=== Begin Enclosure ===

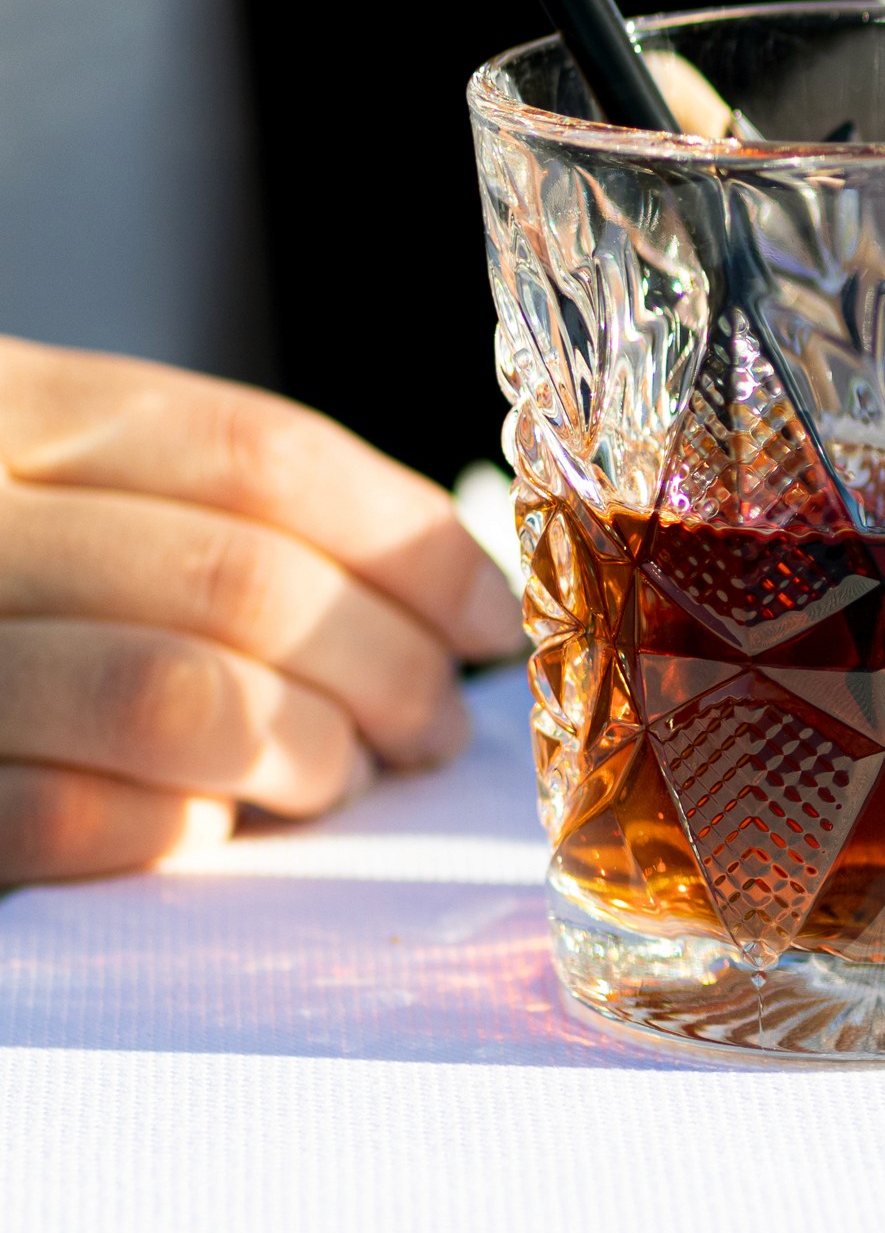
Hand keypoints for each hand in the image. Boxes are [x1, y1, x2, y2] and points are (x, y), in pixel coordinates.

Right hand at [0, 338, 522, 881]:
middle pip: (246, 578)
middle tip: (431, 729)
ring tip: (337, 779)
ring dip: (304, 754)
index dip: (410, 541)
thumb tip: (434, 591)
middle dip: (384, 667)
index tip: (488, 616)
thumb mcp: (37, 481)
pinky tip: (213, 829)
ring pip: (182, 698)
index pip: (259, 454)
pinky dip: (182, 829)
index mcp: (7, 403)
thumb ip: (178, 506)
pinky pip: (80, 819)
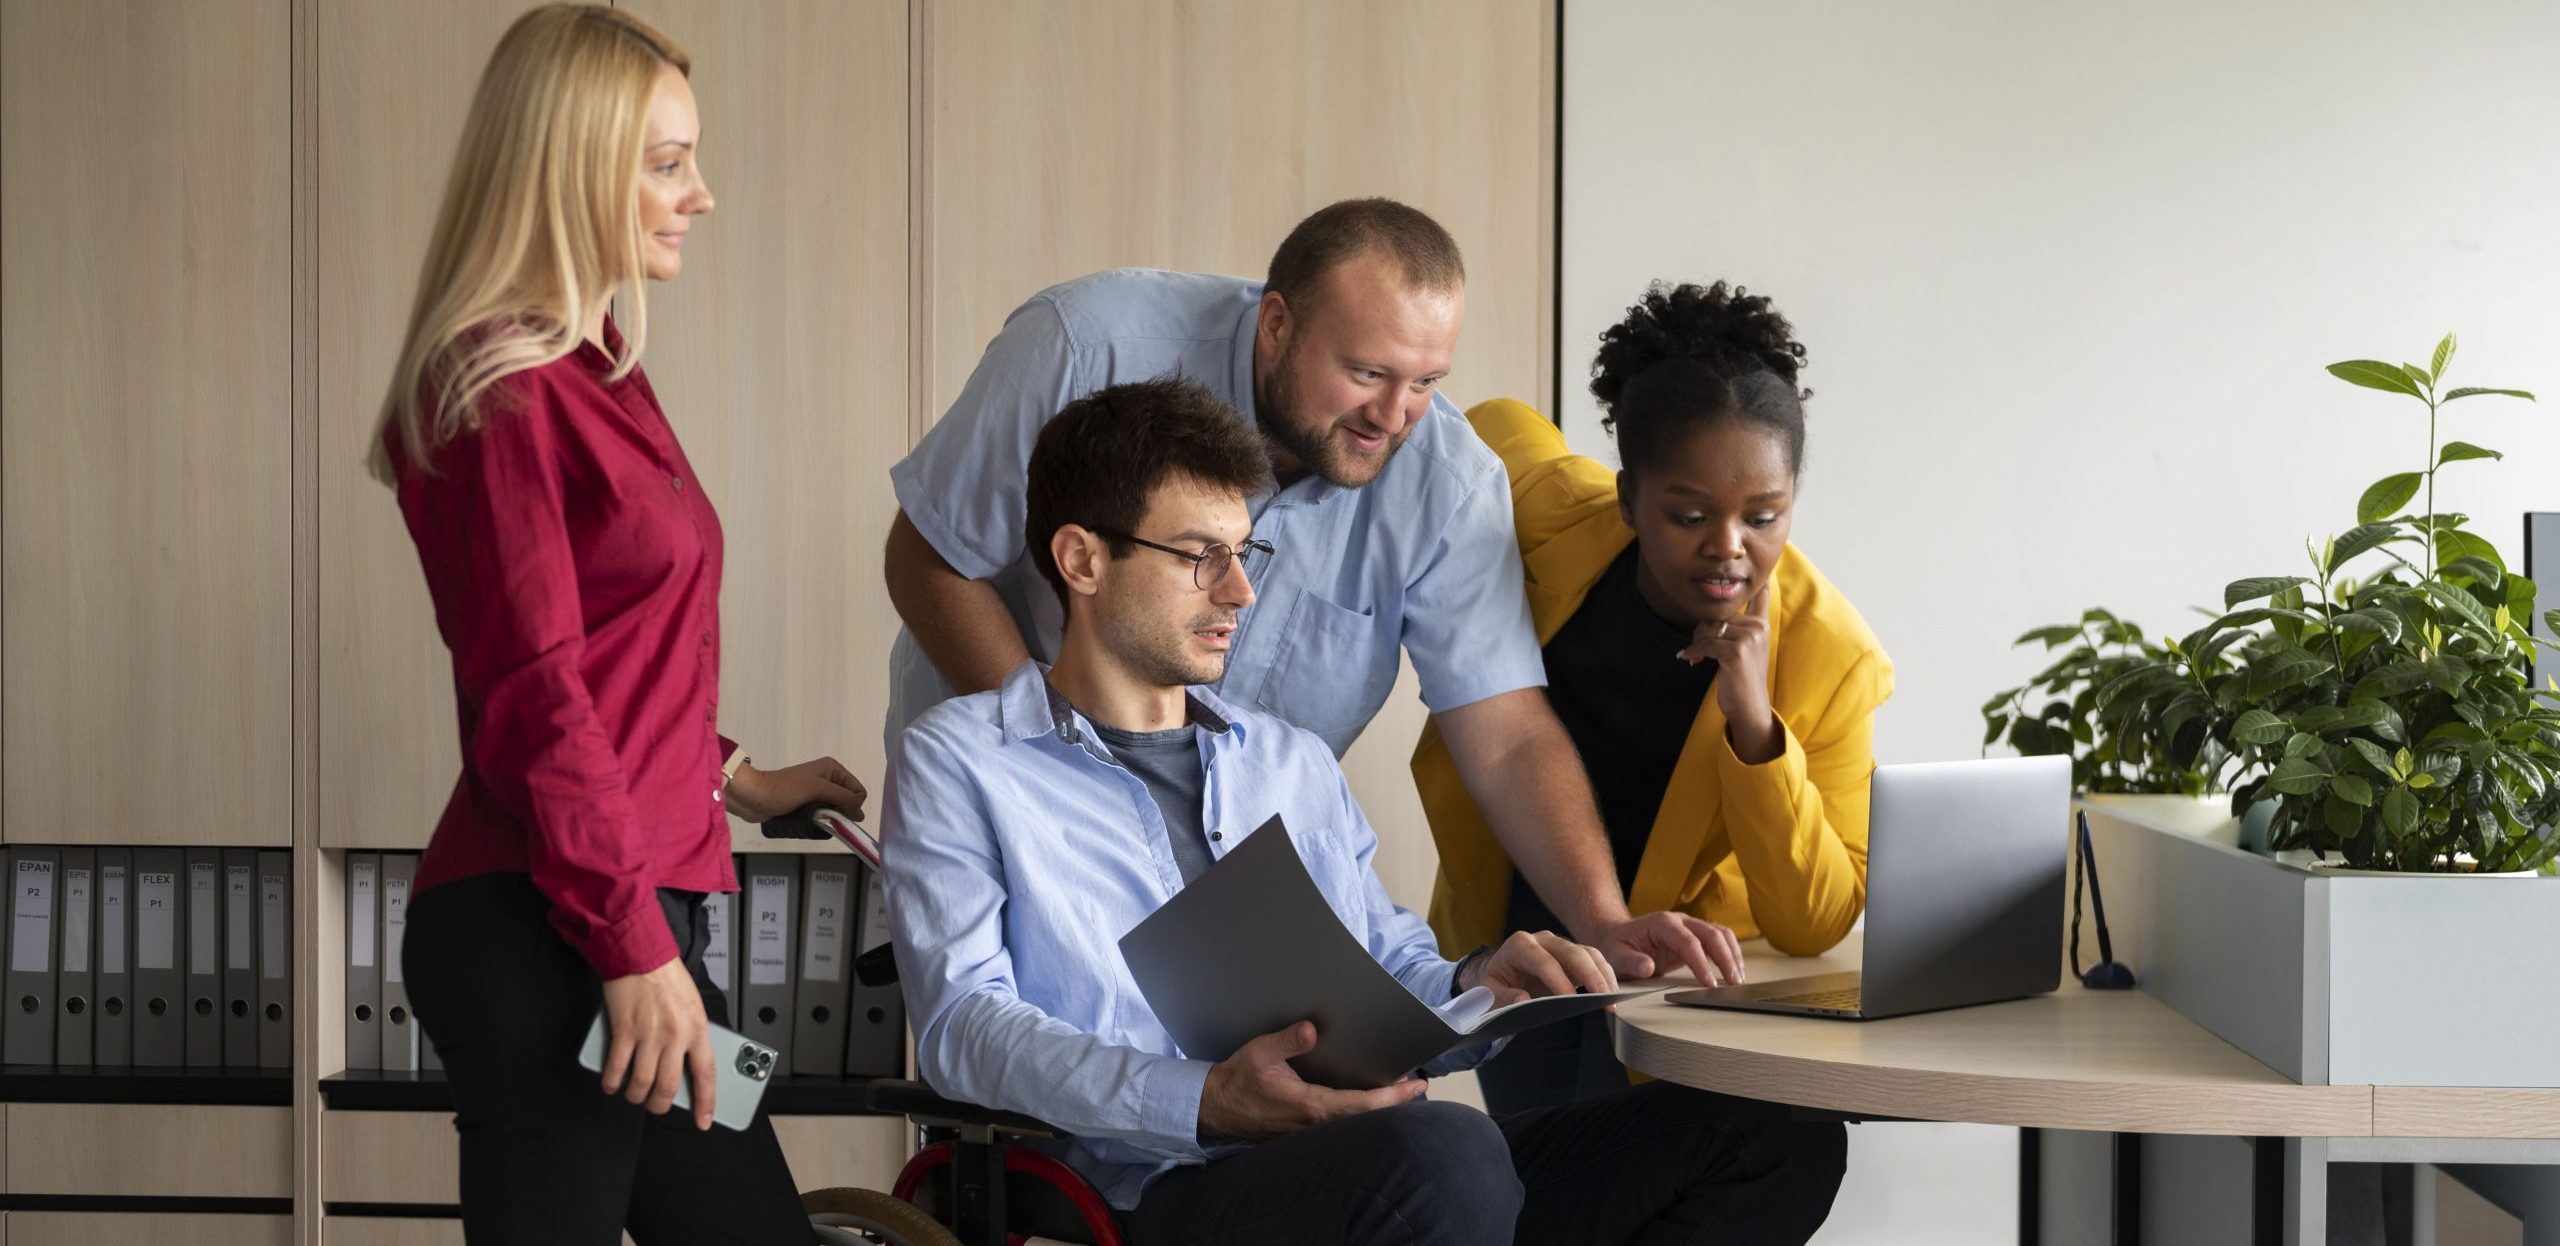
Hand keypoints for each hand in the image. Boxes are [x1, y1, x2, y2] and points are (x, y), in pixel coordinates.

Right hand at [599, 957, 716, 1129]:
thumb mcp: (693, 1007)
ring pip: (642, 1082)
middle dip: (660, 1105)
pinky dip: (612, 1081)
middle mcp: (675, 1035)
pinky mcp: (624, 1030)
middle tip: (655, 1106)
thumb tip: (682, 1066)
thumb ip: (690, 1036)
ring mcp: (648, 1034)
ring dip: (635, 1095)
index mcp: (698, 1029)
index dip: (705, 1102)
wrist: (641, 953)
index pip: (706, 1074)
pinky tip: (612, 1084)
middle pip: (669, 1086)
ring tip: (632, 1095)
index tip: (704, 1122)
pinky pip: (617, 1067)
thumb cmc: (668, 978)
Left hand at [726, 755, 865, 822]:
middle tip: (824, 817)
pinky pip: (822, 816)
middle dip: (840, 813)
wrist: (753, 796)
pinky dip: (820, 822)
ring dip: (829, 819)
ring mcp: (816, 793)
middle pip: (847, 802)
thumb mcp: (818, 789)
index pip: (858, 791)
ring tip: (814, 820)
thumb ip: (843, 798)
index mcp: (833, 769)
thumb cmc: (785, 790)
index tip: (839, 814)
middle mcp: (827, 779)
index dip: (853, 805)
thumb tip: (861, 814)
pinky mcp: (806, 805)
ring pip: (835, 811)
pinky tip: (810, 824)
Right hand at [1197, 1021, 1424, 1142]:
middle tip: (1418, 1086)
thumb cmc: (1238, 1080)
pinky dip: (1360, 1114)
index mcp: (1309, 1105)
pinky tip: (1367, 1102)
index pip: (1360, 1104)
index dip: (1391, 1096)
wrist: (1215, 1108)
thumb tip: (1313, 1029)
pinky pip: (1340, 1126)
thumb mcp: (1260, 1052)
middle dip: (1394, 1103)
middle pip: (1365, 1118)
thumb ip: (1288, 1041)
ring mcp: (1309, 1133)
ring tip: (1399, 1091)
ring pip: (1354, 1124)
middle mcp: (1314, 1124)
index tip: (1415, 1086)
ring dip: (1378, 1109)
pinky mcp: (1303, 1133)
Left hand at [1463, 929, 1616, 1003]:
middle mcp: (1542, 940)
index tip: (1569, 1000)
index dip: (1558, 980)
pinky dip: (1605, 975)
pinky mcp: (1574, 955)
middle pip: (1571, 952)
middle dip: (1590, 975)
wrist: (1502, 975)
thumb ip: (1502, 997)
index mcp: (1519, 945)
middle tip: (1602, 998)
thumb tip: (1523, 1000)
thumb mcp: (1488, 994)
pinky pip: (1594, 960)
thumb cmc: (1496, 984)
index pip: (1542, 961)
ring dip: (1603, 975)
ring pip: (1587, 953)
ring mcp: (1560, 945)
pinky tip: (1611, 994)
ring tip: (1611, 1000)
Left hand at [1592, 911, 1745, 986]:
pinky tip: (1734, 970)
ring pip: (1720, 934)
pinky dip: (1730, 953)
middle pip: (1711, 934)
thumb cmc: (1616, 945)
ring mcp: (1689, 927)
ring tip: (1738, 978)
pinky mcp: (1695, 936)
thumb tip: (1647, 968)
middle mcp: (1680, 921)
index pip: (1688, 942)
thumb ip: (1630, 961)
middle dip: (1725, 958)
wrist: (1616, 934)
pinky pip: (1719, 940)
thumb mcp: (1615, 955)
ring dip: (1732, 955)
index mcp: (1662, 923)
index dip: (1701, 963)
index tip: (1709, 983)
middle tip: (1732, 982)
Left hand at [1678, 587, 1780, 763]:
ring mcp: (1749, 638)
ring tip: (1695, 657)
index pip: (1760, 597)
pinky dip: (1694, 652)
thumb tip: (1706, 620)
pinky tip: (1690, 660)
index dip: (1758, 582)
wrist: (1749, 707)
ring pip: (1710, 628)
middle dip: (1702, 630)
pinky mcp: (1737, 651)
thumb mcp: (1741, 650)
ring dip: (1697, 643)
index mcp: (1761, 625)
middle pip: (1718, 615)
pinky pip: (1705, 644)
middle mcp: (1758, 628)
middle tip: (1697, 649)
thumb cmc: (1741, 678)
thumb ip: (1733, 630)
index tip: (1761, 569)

=== End Enclosure ===
=== Begin Enclosure ===

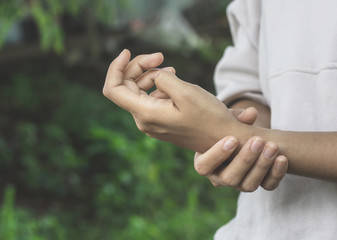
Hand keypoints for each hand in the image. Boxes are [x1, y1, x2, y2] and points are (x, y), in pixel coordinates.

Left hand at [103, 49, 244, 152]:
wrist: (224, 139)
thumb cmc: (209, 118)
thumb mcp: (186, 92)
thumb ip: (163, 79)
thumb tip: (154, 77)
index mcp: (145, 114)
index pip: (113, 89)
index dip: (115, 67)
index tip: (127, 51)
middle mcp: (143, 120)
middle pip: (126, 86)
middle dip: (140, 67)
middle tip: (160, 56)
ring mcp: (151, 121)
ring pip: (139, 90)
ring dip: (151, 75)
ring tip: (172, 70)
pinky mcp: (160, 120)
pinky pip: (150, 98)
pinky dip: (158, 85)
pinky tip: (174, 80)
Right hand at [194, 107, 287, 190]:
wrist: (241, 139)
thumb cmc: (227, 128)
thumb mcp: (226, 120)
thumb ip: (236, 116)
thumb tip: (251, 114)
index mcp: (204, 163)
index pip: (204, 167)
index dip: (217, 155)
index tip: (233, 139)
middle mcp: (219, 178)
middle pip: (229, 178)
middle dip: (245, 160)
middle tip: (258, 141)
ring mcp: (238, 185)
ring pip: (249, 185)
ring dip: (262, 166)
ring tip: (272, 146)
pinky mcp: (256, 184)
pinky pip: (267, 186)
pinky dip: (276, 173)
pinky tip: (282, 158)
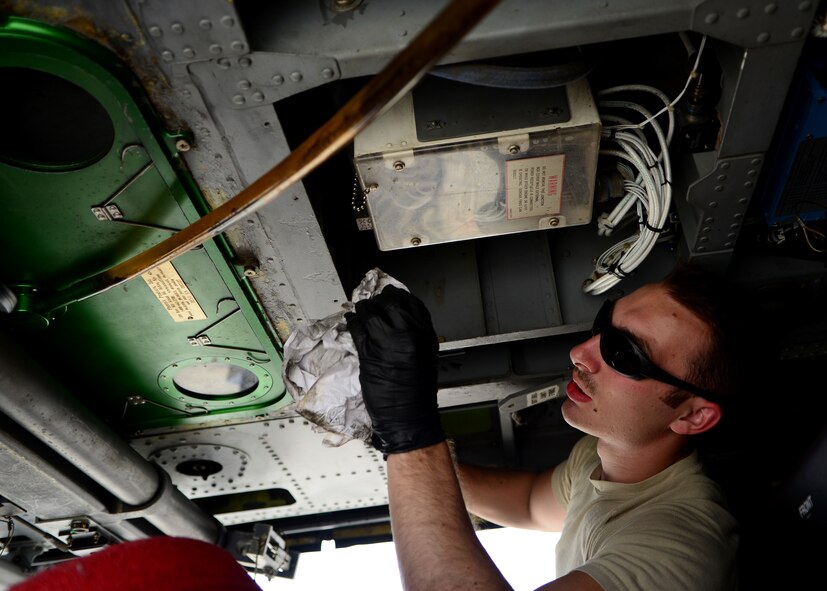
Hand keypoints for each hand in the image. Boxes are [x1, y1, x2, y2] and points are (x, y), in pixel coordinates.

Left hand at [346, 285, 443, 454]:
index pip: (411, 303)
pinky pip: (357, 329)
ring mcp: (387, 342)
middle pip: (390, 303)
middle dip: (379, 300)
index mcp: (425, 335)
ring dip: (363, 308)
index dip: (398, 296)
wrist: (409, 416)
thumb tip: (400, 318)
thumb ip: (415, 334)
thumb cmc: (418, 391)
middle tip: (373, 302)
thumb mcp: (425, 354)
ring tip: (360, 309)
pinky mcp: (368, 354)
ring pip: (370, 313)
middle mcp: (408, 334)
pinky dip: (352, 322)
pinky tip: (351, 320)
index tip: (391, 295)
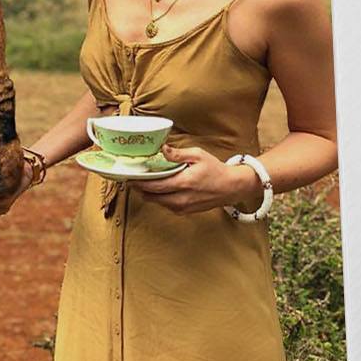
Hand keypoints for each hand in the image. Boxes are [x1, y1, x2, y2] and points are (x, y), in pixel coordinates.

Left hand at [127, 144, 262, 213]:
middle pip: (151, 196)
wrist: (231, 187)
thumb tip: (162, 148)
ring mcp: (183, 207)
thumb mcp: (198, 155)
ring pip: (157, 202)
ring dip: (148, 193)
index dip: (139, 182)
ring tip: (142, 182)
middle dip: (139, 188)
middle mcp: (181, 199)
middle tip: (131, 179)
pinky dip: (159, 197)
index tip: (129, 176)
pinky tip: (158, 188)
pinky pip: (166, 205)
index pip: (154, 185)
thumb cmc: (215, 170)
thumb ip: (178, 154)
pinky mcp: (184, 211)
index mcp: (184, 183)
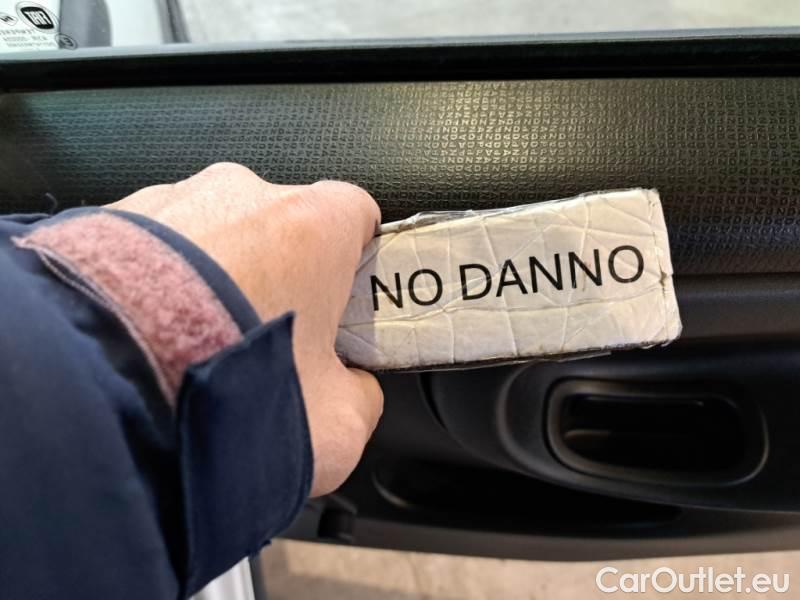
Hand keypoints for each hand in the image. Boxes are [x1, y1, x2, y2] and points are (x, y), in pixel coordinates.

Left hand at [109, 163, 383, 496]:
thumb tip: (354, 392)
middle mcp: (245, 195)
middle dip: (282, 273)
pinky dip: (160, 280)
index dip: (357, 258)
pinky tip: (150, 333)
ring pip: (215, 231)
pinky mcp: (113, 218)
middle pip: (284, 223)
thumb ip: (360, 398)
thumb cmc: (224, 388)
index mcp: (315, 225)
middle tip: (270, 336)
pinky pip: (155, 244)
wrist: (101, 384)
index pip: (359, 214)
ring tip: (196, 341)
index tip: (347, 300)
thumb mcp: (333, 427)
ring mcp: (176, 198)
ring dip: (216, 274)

=== End Enclosure ===
=== Begin Enclosure ===

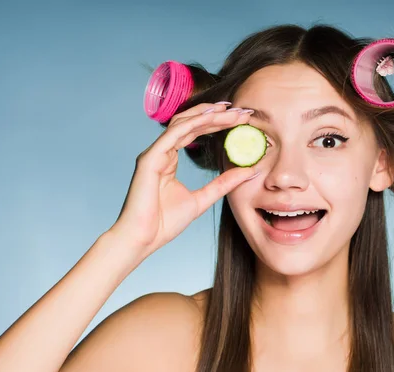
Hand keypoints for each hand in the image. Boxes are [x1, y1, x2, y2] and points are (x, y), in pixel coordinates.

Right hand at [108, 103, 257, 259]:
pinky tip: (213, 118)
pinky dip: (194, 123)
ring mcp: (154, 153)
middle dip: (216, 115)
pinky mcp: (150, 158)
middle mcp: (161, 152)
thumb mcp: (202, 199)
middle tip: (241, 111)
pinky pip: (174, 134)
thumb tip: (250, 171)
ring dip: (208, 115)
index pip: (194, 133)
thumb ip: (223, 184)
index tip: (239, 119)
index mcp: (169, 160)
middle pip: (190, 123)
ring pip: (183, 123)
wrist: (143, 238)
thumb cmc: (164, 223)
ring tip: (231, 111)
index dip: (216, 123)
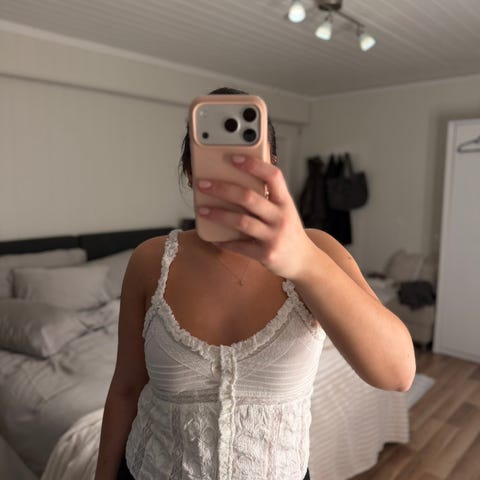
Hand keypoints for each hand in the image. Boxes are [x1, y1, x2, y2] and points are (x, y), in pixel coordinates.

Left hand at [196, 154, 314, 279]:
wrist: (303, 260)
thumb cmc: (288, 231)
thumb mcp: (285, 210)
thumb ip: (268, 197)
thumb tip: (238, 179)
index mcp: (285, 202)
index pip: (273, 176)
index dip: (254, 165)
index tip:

=== End Enclosure ===

- What this task involves
Output only the lines above from the one containing "middle pip: (390, 303)" to the one containing "pinky mcp: (184, 211)", both included, exactly as written and with no pictures.

- Finished exercise
middle pip: (390, 303)
middle dip: (379, 300)
index mcp: (425, 335)
ring dip: (363, 308)
index dip: (398, 296)
wrist: (409, 416)
thumb tip: (400, 318)
thumb ip: (415, 334)
thumb cmc: (418, 391)
middle tip: (373, 302)
thumb mcp: (425, 354)
ring tip: (360, 309)
pinky mcp: (368, 354)
ring pip: (370, 313)
middle mcp: (408, 334)
pinky dip: (352, 322)
pinky tip: (351, 320)
index tip: (391, 295)
Hand keypoints for each hand in the image. Boxes are [x1, y1, x2, y2] and points are (x, y), in pixel coordinates.

Left hand at [127, 144, 262, 213]:
middle pip: (151, 196)
wrist: (231, 187)
thumb tip: (162, 148)
ring mcp: (183, 207)
thumb mcp: (198, 155)
ring pip: (157, 202)
ring dip: (148, 193)
index dip: (139, 182)
ring tip: (142, 182)
middle dip: (139, 188)
middle mcp: (181, 199)
middle tip: (131, 179)
pinky dip: (159, 197)
index tip: (129, 176)
pinky tip: (158, 188)
pinky pip: (166, 205)
index pip: (154, 185)
thumb cmc: (215, 170)
thumb ip: (178, 154)
pinky mcp: (184, 211)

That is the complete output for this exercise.